The methods are complex, but are well described and follow logical investigatory steps. The researchers take care to highlight the fact that this is early stage research, the potential shortcomings of some of their methods, and discuss alternative explanations for their findings.
What were the basic results?
Particular immune cells (both T cells from healthy donors and cells from patients in remission) that had been stimulated with modified AML cells (i.e. those that produced CD80 or both IL-2 and CD80) were better at destroying unmodified cancer cells. While exposure to both types of modified cell increased the immune cells’ ability to ‘kill’ unmodified cancer cells, exposing the immune cells to AML cells that produced both CD80 and IL-2 led to the greatest increase in their ability to kill the cancer cells.
The stimulating effect of the vaccine on the immune cells seemed to be AML-specific (i.e. the stimulated immune cells were more responsive to leukaemia cells than to remission cells), but there were only a few samples available for this analysis.
How did the researchers interpret the results?
The researchers say that although they only studied a small number of patients, their data are encouraging and “support the continuing development of vaccination for poor prognosis AML patients”. Any potential vaccine developed from this will involve the modified AML cells (those that produce IL-2 and/or CD80) that stimulate immune cells to kill cancer cells.
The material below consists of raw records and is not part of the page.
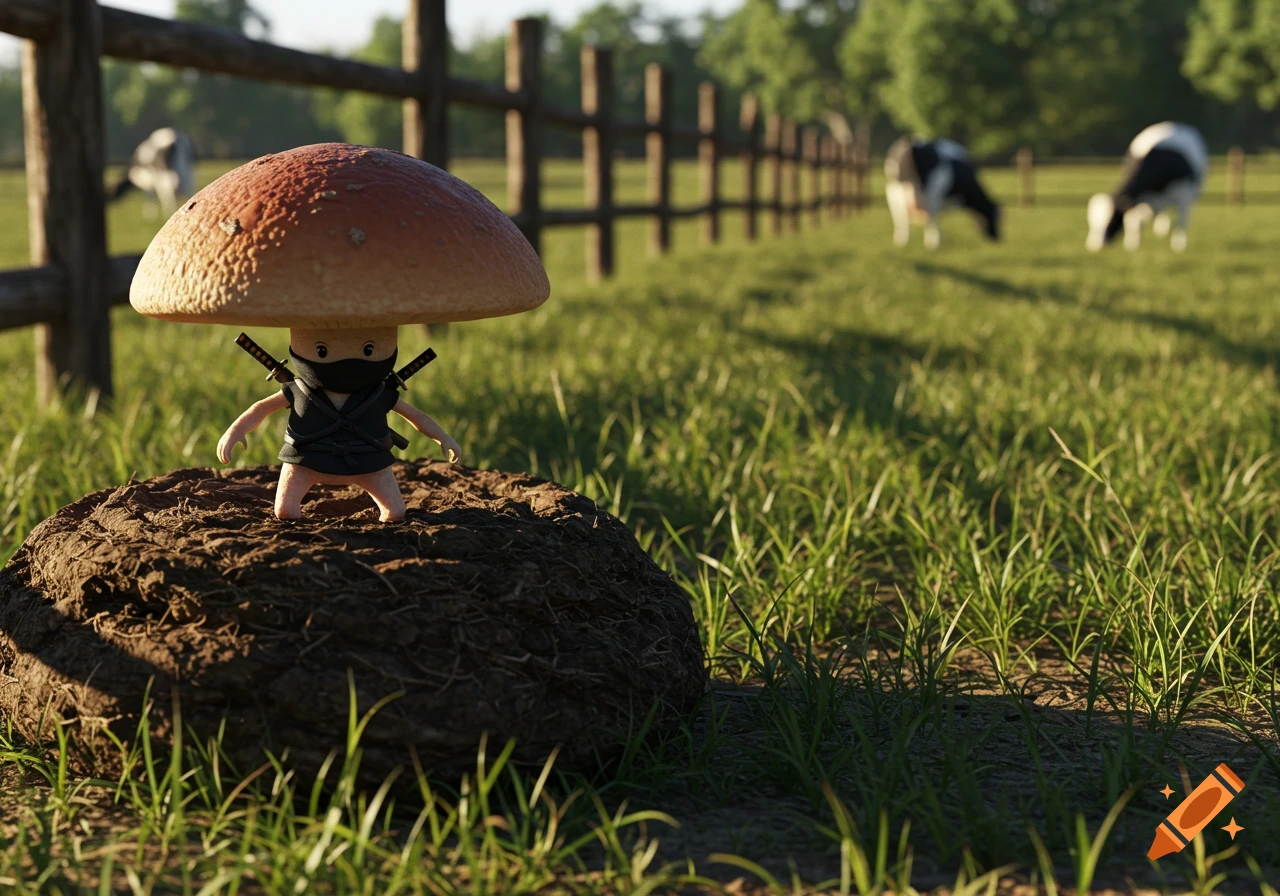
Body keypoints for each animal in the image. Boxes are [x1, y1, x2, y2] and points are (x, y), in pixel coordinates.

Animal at [1086, 122, 1208, 253]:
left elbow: (1181, 222)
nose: (1094, 245)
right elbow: (1133, 221)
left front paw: (1179, 246)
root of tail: (1172, 123)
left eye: (1112, 219)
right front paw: (1133, 245)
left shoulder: (1184, 197)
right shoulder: (1139, 199)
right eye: (1091, 221)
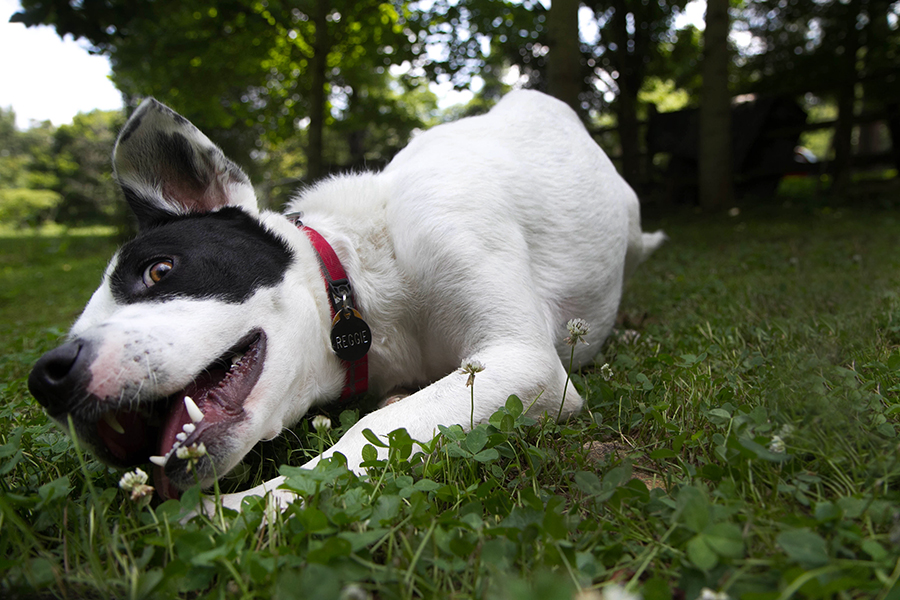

The researchers have given an in-depth and logical description of the study, highlighting some potential problems with the methods that they used. For example, they point out some problems with the technique they used to assess how successful the immune cells were at killing the AML cells (a chromium release assay). They say that for AML cells, this approach may not have been optimal, and as such, they may not have detected the maximum levels of cell death. Some of their samples were not properly labelled using this process and so could not be used for their research. This left a small number of cell samples available for testing, limiting how much these findings can be generalised to the AML population at large.
While these results are encouraging, this is early stage research in cells in the laboratory. The researchers themselves acknowledge that this is a small study and its data should be “interpreted cautiously, since it may not be representative for all AML patients”. As reported in The Telegraph, further research is needed. The results from trials in larger samples of cells, followed by trials in live patients should give a more reliable idea of the safety and efficacy of this potential vaccine.